[Opening Information provided section]

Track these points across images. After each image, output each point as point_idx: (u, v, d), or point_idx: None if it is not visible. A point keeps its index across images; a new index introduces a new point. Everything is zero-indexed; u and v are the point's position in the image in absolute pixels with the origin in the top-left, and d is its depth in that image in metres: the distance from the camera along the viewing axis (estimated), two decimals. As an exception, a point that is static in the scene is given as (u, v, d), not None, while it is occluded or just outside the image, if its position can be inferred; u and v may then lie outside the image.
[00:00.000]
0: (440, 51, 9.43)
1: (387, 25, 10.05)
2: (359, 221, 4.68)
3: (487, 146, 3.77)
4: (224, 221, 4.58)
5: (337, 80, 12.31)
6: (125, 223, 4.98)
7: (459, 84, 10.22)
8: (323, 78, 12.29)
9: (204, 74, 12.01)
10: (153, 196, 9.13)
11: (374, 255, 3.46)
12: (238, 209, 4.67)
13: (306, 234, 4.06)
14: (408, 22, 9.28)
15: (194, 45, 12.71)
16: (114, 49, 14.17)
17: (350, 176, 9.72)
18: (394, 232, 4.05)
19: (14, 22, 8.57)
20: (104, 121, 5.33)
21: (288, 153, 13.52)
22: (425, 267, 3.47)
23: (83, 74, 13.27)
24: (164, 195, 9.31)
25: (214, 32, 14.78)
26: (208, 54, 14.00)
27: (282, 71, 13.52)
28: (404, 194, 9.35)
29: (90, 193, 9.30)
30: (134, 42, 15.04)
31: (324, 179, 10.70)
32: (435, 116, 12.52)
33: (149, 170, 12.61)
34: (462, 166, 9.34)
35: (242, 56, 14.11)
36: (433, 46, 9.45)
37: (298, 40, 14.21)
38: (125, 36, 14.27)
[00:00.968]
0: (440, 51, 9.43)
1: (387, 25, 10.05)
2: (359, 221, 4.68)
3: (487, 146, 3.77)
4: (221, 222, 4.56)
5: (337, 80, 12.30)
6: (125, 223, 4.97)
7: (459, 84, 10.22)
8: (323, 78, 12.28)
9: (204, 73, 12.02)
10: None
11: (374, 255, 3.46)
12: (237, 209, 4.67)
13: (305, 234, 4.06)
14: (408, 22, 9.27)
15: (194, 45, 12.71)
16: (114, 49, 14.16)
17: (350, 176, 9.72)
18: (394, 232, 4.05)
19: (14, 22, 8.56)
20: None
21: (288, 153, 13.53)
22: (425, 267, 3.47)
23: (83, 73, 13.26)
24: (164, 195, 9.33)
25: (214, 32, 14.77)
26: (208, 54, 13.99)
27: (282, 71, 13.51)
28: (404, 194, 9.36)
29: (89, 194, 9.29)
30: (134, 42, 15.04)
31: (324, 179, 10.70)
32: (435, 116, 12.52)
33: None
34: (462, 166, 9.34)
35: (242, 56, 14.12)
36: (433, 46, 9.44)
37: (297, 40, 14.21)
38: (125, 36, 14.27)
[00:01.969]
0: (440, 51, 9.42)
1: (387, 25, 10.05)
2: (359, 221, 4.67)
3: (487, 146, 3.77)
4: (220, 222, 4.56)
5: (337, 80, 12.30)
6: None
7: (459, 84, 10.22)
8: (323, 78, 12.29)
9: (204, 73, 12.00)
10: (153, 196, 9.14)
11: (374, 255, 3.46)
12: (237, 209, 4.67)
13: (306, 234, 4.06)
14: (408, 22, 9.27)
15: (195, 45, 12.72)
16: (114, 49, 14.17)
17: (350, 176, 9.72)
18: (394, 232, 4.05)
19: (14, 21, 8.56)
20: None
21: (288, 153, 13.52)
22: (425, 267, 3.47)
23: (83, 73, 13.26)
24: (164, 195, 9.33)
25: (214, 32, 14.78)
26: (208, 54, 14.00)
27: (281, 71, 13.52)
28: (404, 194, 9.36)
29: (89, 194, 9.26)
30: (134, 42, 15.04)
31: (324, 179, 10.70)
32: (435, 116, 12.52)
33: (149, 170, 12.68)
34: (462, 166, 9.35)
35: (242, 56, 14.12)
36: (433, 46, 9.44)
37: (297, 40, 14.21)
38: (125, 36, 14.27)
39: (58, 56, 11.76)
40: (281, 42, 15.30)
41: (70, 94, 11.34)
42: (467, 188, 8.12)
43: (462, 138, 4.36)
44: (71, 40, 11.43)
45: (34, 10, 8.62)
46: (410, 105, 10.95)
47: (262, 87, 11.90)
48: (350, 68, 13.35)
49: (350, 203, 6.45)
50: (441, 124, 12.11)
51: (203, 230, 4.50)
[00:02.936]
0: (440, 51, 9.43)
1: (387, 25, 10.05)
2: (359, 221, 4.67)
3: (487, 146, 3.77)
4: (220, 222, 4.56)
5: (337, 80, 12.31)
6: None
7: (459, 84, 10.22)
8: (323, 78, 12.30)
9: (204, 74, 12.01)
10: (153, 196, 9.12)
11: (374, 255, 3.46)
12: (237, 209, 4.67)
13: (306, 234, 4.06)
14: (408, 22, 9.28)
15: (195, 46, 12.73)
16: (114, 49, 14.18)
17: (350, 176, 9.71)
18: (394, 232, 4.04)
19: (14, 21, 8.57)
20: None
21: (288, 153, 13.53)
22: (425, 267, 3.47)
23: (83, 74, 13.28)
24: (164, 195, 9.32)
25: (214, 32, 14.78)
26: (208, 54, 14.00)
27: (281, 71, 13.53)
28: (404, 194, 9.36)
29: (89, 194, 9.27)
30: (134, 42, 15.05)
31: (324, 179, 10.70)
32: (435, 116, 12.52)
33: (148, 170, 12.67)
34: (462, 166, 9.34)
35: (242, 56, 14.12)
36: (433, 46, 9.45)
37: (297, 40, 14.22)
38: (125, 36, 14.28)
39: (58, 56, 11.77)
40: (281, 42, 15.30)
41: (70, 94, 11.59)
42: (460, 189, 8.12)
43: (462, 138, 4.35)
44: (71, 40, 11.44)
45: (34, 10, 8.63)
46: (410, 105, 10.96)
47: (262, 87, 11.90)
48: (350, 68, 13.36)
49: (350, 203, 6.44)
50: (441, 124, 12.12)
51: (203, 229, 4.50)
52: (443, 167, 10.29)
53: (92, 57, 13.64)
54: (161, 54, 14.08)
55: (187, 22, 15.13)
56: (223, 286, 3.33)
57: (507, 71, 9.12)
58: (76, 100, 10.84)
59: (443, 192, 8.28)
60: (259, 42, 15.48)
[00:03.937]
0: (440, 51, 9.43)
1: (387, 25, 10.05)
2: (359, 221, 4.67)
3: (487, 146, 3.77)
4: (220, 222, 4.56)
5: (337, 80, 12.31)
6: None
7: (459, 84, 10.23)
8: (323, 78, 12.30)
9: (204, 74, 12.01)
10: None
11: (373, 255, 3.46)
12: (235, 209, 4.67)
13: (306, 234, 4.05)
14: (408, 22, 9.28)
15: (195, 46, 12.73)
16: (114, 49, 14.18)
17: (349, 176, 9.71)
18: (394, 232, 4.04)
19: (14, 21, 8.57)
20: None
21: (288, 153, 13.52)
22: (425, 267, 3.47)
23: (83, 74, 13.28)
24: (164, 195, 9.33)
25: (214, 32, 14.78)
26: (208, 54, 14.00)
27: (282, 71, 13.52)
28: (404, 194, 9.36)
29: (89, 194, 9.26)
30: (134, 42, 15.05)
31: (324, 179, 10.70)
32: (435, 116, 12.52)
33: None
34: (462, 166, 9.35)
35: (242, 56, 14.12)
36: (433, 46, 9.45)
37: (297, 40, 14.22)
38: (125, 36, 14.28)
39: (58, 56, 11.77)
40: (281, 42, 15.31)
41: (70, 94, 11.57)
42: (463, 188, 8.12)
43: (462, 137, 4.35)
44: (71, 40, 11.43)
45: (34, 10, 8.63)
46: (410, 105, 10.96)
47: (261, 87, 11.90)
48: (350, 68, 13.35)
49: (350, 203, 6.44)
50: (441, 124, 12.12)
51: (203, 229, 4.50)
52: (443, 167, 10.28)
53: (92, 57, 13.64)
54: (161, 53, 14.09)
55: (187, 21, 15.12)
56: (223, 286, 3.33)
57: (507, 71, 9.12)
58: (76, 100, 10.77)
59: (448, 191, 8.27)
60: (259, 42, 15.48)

[Closing Information provided section]

**How to complete this task**.
What you return should be exactly the lines above, starting at the one with "39: (58, 56, 11.76)" and ending at the one with "51: (203, 230, 4.50)", and nothing else.

**Result**.
39: (58, 56, 11.76)
40: (281, 42, 15.30)
41: (70, 94, 11.34)
42: (467, 188, 8.12)
43: (462, 138, 4.36)
44: (71, 40, 11.43)
45: (34, 10, 8.62)
46: (410, 105, 10.95)
47: (262, 87, 11.90)
48: (350, 68, 13.35)
49: (350, 203, 6.45)
50: (441, 124, 12.11)
51: (203, 230, 4.50)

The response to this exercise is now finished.